The story here is rather simple. Samus Aryan is a intergalactic bounty hunter charged with the destruction of the Metroid, a creature with the ability to siphon the life out of any living being. After being stolen by the evil Space Pirates, the creature was hidden away on the Pirate's home base, Planet Zebes. Samus has to destroy the monster and those who have taken possession of it so as to ensure that they are not able to use it as a weapon against the rest of the universe.
Metroid is essentially a free-roaming two-dimensional platformer. You are placed at a starting point in a rather large world and given the freedom to wander around it as you see fit. At least that's how it was in it's original incarnation. In this game, you are given the aid of a hint system that more or less tells you exactly where to go, which may well disappoint people who like to figure these things out themselves, especially older fans of the series. It makes the game seem just a bit too easy to be told where to go instead of figuring it all out yourself, and given the game's relative length, that can be a very bad thing.
The rest of the gameplay remains pretty much the same. Everything controls and plays the way that it did in Super Metroid, or, more recently, in Metroid Fusion. You shoot enemies and open bubble doors to find new areas and so forth. Collecting upgrades is the only way to reach new areas, most of these are items that have been seen in older games in the series. The few new ones don't feel like major additions either, as they only give you the ability to do a few new things that eventually become almost entirely unnecessary anyway, like grabbing onto ledges and hanging from them. Eventually, after you collect most of your upgrades and find things like more missiles and energy tanks, the game appears to become a lot easier. Too easy, in fact. The difficulty level doesn't really seem to rise that much in comparison with your own powers, which makes the ending feel like a bit of a letdown.
The game looks fine graphically. Compared to Metroid Fusion, everything looks a bit on the cartoony side. It feels as if there's slightly less detail in everything. The game's colors all look a lot more vivid than they did before though, which helps it's appearance quite a bit. There aren't any glaring flaws in the visuals either, and all together everything here looks quite nice. Everything animates just as well as one could ask, and you can't blame what you see for anything that goes wrong during gameplay.
The sound in this game comes up to a very high standard. The music consists of several tunes from the original version of the game that have been remixed for the Game Boy Advance. These all sound quite nice and can be appreciated by anyone familiar with the series. Sound effects meet a high standard too, there's nothing to complain about with them either. You'll hear just about everything that you could expect from a Metroid game.

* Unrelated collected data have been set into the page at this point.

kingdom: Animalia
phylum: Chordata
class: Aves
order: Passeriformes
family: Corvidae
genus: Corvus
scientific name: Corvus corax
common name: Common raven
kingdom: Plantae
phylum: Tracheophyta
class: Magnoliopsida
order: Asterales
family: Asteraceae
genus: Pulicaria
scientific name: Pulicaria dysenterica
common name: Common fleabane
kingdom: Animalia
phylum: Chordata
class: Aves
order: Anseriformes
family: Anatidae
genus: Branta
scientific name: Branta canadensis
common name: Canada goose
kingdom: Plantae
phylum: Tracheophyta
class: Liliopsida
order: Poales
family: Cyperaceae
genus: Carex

Metroid: Zero Mission is an otherwise fine game that's hurt severely by it's length and it's difficulty. It's very easy to finish the game in around two hours with a little practice. Not only that, but once you've done that all you have is to either play it on a higher difficulty setting, which doesn't increase the difficulty that much, or try out the NES Metroid, which is a fun game itself but feels a bit outdated these days. It's a good quick pick-up, worth any GBA owner's time, but it just doesn't feel nearly substantial enough. It's too short and too easy to meet the standards of other games in the series perfectly.